# УСЛОВИЯ ЗАДАНИЯ
Допишите продолжение беседы о падении Берлинской стены и искусстве, начав сразу после последней реплики.

# ФРАГМЕНТ СТРАНИЦЫ
#####

Д. П.: Я думаю, что интересная проблема — собственно падение Берлинской стены и то, что произошло после этого.

Е. Д.: Если это для кого-то интересно, потому что для большинства молодых художников это абсолютно пустой звук.

Д. П.: Может быть, это подвигнет их на какое-то историческое исследование.

Е. Д.: Да. Всегда можно найти каких-то персонажей, в судьбе которых это событие сыграло роль. И это такой тип искусства, который в нашей стране полностью отсутствует: биографическое исследование, типа инсталляции Эмили Ясир на Венецианской биеннале, как бы к ней ни относиться. Меня удивляет, почему у нас этого нет — вообще нет искусства как research, в том числе документального.

Д.П.: При том что тема очень интересна в историческом плане. Ведь это, на мой взгляд, последняя символическая дата мировой истории — 1989 год. Который, собственно, и повернул в нынешнем направлении все европейское развитие. Он уничтожил биполярность мира.

Е. Д.: Тут-то все и начало разваливаться…

Д. П.: Ну да, естественно. Это точка невозвращения.

Е. Д.: Я еще думала об исследованиях, связанных с представлением о европейском внутри России. У нас есть свои «фантазмы европейского».

Ю. А.: А у европейцев — «фантазмы русского».

Е. Д.: Поскольку мы отдаем предпочтение инсталляциям в этом конкурсе, напрашивается что-то связанное с архитектурой, интерьером… Евроремонтом.

Ю. А.: Еще мне кажется интересной работа с понятием идеологической пустоты, которая произошла после падения Стены. Сейчас как раз такой момент, когда вдруг все осознали, что не может быть идентичности без Другого. Мы уже наблюдаем, как формируются новые блоки противостояния. Появляется термин «новая холодная война», скрытые конфликты, которые все время замалчивались, находят выражение… Должны появиться новые визуальные языки, эстетика, которая могла бы артикулировать это.

Д. П.: Мне кажется, надо чуть-чуть развести эти конфликты и формирование новых блоков. Перетасовка этих союзнических образований действительно одна из важных сейчас тем. Но идеология, мне кажется, отдельно.

#####

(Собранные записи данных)

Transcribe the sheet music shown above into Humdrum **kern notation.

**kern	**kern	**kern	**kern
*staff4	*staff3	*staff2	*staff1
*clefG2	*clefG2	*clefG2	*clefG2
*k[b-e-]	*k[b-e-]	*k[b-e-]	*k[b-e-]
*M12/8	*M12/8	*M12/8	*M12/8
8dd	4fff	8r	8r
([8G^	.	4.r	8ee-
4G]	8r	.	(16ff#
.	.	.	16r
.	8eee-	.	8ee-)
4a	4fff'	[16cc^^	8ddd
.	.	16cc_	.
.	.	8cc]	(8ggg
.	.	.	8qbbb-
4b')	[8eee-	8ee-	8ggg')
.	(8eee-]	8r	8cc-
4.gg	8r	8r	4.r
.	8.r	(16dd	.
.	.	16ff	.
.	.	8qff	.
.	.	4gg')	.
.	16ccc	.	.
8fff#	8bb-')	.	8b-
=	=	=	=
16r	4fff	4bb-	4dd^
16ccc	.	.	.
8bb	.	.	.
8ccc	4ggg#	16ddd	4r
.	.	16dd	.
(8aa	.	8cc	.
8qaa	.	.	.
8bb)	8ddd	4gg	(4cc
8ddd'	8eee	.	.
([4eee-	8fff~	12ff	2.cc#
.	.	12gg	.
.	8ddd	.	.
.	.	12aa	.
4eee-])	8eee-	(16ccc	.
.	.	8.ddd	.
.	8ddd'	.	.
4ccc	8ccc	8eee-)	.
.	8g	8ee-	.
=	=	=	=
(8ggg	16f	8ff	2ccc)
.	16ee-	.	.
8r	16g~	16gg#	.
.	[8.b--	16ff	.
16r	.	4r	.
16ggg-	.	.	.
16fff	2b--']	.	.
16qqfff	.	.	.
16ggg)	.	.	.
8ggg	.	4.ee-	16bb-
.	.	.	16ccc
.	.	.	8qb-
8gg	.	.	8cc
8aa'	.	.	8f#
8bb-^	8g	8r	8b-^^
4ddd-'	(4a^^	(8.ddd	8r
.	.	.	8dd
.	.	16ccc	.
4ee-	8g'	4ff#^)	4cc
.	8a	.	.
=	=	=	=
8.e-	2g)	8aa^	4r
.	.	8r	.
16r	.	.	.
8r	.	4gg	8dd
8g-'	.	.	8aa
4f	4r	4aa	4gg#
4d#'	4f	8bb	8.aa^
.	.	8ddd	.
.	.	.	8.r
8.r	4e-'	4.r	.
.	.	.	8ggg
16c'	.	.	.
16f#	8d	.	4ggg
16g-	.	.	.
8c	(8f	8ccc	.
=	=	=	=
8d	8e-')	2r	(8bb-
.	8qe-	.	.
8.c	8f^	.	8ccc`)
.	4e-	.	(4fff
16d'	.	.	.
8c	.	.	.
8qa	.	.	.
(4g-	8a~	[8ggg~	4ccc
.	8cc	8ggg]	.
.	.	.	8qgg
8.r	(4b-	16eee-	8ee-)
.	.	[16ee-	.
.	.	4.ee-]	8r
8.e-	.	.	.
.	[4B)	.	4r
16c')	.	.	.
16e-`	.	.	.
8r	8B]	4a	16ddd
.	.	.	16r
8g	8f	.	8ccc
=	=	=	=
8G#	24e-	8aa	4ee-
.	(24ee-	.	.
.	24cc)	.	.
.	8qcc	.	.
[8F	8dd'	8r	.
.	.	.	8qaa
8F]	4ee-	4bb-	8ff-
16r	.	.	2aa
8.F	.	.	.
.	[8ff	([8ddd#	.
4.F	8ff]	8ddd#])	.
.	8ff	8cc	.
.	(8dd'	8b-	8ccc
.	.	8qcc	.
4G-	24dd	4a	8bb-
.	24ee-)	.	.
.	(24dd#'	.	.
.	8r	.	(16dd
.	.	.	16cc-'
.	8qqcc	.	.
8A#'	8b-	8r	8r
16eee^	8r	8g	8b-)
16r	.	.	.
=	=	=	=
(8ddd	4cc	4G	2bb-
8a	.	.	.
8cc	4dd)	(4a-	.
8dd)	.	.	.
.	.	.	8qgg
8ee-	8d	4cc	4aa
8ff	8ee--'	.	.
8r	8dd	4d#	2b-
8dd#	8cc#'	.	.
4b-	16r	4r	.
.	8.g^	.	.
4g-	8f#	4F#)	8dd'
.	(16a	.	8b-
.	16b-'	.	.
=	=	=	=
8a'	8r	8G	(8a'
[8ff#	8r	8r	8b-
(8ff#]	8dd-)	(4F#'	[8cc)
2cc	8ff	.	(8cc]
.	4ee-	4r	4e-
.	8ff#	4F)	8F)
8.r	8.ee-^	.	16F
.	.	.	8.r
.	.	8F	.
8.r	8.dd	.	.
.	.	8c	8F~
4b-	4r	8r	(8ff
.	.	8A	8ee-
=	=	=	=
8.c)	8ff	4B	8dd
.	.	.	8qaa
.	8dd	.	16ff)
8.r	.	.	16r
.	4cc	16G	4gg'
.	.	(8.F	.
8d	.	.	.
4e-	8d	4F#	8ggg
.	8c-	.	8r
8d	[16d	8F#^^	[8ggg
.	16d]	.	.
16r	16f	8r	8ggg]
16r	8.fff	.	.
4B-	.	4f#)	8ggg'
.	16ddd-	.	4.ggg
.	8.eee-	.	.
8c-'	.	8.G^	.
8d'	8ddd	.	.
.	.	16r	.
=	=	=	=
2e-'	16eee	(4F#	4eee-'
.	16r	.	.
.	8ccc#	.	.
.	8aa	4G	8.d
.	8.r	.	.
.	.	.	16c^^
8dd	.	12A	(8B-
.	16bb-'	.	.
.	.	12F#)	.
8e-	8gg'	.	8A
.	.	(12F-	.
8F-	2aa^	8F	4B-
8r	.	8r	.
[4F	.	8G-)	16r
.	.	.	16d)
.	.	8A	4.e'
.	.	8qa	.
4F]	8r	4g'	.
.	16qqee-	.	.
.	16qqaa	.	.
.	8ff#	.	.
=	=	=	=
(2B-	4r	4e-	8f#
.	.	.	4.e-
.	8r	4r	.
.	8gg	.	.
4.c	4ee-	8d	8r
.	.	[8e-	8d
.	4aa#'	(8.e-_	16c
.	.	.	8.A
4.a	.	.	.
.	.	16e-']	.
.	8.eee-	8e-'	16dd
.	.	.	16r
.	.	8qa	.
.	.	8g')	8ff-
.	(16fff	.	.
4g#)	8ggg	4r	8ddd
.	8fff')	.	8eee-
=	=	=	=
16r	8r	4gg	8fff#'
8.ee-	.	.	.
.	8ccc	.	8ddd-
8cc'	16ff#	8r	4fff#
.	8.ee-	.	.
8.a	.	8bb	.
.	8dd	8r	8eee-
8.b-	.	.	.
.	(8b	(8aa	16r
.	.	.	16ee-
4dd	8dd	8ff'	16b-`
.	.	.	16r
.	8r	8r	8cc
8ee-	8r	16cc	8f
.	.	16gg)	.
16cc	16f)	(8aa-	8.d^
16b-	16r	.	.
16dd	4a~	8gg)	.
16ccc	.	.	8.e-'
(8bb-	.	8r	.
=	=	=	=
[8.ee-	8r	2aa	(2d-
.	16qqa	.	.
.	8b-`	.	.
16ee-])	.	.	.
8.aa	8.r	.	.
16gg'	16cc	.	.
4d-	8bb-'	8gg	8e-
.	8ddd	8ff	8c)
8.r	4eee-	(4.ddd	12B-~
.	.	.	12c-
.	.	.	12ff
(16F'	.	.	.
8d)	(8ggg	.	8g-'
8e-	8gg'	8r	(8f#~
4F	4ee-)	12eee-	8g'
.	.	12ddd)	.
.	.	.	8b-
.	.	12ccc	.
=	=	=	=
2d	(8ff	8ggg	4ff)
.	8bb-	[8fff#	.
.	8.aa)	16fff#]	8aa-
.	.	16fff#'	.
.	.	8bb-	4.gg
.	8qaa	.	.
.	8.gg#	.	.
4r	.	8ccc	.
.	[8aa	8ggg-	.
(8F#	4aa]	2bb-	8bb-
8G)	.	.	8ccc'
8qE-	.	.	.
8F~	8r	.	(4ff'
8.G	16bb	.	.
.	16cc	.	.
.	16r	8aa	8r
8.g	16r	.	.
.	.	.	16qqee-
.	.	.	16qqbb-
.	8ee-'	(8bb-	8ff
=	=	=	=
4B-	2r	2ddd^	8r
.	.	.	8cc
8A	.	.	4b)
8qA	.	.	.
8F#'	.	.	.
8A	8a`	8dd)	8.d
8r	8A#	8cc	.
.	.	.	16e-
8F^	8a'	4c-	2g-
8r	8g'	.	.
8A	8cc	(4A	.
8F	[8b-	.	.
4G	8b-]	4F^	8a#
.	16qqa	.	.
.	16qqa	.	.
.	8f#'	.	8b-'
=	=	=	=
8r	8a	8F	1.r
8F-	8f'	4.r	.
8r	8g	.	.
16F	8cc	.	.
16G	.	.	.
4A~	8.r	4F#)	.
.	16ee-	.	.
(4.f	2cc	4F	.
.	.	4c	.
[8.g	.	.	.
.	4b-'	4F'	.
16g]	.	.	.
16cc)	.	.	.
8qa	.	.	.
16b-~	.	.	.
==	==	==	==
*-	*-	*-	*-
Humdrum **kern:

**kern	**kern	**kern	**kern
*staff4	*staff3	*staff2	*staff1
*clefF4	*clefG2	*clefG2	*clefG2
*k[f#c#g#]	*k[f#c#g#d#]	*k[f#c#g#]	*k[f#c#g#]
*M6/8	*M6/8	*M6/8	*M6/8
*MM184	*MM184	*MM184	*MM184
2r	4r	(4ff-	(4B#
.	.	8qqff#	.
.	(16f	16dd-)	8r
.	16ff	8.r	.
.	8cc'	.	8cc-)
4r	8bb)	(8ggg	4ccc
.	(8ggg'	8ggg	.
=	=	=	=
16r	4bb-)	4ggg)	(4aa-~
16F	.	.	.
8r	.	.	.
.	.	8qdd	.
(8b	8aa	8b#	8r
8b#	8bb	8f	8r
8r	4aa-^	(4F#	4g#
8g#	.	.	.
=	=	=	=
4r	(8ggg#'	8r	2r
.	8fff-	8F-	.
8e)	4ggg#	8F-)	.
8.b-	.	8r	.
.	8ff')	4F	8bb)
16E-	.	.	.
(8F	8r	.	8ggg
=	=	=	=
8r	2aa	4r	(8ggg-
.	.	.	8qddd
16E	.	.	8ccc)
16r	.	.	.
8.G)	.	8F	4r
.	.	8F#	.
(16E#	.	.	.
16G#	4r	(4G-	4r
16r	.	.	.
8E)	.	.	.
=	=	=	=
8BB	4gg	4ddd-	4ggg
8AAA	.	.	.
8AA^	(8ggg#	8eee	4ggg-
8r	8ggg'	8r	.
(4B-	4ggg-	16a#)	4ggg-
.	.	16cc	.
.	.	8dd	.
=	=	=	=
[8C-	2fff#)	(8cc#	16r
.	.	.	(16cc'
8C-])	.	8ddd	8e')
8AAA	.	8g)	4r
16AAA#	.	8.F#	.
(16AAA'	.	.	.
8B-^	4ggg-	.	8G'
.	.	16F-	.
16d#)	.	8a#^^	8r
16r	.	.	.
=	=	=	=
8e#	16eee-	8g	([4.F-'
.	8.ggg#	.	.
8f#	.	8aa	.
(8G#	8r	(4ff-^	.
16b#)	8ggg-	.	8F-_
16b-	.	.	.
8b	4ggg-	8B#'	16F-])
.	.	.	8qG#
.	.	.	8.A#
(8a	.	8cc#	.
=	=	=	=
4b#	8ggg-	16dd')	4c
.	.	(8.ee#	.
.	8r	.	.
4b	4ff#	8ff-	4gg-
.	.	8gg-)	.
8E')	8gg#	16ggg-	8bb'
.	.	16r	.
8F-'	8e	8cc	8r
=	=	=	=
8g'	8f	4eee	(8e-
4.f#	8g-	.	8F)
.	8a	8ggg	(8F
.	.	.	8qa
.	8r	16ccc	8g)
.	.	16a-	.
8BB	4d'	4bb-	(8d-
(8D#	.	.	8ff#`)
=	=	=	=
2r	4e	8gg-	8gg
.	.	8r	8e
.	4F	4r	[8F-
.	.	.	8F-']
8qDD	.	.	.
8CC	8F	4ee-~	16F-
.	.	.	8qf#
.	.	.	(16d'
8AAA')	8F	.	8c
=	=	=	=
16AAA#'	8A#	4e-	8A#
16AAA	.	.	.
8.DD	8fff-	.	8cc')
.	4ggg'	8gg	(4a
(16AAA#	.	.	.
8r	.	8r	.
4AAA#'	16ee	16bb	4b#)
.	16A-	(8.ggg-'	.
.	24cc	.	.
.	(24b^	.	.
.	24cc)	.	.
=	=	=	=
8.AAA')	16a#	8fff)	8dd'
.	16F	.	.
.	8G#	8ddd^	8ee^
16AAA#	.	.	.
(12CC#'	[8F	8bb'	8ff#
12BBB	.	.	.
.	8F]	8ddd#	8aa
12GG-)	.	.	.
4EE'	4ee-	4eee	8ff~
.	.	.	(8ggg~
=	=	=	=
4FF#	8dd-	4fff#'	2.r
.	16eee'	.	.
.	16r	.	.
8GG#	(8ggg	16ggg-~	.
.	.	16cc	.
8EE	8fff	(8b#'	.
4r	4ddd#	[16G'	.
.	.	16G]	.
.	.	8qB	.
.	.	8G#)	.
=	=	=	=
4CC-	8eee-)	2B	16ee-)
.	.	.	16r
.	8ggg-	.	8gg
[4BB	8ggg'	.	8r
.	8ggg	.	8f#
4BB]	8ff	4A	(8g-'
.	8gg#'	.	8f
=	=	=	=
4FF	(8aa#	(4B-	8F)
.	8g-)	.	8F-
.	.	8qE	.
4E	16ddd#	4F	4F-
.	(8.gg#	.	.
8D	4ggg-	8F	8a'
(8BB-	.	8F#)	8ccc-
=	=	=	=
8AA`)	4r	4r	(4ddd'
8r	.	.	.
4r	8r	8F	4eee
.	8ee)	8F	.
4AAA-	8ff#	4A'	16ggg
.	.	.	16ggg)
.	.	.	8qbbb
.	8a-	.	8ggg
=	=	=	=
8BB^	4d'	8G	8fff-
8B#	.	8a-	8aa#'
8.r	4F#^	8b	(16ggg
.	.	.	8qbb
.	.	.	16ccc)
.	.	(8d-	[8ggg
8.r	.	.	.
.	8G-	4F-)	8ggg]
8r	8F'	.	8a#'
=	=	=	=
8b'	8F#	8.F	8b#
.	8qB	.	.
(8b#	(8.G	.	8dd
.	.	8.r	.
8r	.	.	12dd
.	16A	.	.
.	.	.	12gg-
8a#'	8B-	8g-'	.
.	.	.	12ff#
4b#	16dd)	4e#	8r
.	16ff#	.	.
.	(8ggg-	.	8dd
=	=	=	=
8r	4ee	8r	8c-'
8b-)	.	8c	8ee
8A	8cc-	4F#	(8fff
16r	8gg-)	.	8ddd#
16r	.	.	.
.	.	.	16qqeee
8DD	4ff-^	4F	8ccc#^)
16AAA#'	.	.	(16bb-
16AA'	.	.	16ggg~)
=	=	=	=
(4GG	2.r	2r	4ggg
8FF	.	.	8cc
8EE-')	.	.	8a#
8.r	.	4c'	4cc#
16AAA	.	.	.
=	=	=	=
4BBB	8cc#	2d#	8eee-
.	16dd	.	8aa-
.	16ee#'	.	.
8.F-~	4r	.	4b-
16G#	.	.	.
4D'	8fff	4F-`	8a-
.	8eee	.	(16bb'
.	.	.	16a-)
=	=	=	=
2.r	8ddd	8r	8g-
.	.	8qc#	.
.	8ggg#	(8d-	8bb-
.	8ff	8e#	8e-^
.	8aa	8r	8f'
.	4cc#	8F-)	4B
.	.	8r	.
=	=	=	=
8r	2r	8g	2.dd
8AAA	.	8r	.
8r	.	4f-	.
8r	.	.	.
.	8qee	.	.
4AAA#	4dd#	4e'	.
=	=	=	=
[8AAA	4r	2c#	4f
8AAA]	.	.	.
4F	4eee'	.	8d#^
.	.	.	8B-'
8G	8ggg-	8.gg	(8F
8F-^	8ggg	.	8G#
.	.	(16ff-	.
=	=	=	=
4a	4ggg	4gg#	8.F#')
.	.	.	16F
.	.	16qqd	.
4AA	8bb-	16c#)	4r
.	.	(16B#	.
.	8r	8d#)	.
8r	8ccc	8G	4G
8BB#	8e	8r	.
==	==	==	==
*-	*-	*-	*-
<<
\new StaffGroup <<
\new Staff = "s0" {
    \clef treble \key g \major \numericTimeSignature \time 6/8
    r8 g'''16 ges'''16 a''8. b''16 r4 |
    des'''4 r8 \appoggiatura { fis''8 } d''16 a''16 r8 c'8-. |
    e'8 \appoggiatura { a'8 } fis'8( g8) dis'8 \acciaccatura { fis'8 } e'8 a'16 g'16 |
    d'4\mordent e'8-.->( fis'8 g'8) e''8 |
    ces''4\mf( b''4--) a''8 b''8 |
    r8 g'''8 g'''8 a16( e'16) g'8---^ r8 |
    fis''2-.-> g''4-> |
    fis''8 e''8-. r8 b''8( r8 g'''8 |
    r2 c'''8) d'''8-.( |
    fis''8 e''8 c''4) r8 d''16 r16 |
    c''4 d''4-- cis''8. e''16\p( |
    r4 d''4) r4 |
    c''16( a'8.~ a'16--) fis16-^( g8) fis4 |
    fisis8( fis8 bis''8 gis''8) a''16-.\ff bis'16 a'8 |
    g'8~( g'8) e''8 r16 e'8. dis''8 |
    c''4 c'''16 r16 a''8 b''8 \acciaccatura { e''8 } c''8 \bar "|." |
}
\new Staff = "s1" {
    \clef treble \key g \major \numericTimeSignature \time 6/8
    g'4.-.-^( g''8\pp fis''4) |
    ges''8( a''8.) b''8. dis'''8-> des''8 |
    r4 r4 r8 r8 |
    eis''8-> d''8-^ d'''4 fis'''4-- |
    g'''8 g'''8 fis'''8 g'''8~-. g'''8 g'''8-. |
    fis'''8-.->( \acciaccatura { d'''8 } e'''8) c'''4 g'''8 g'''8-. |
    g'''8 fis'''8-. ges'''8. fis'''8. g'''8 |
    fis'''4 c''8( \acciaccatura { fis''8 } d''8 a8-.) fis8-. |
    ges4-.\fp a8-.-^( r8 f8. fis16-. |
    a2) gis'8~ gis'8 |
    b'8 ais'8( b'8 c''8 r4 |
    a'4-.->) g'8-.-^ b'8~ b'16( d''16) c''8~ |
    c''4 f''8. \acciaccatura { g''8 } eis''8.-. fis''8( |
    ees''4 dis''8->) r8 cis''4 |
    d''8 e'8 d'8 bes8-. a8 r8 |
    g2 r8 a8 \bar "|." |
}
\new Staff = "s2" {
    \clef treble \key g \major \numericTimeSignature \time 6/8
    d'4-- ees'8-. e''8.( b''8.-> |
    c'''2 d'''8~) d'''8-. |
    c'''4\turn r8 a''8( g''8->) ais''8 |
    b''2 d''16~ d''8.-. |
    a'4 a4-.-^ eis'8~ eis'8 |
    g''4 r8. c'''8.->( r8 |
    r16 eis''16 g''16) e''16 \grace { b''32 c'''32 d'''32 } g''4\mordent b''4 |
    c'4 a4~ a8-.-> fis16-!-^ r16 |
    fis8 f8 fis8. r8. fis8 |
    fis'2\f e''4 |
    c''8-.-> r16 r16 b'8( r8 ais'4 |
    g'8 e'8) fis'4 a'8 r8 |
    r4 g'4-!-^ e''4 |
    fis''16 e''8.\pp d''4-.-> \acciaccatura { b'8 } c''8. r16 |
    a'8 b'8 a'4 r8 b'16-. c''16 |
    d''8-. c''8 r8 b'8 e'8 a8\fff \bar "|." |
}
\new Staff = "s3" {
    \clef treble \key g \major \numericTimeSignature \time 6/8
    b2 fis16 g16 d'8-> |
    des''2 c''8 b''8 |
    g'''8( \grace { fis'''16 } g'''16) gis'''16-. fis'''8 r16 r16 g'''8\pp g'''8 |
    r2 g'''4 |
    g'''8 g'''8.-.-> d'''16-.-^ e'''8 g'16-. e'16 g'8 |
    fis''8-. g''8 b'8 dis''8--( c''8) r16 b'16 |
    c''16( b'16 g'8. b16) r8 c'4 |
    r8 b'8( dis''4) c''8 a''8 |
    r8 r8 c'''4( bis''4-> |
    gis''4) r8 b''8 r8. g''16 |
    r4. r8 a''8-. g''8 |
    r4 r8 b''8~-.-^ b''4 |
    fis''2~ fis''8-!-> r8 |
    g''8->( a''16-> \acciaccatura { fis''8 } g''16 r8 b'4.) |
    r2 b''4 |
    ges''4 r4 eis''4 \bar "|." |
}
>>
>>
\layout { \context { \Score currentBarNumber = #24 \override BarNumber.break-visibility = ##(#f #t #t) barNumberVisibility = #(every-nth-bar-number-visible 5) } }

#####

# ОТВЕТ НИЖЕ
Е. Д.: Вы сейчас такие вещи говорите, что любой молодой художник залез бы тут же под стол от страха. Все это слишком сложно. А на самом деле можно сказать гораздо проще, что, например, художник может работать с таким предметом, как…

Ю. А.: Нет! Не рассказывайте никому. У меня как раз сейчас один художник такую работу делает…

Е. Д.: Ну хорошо. Не буду подсказывать. А еще что приходит в голову, это личный опыт преодоления границы, жизни в Европе, тот же туристический опыт. Из этого можно сделать массу интересных проектов. Мне кажется, просто художники то ли стесняются, то ли действительно не умеют из всего сделать искусство. В свое время Шабуров деньги, полученные на новые зубы, превратил в искусство — точно так же надо действовать и в этом направлении. Опыт современного молодого человека из России никому не известен. Хоть они и живут европейской жизнью, но есть отличия, и они интересны. Я думаю, наша задача, хоть это выставка будет показана в России, — найти работы такие, чтобы их потом было интересно показать где-нибудь в Европе. Нашу местечковость надо преодолевать с разных сторон.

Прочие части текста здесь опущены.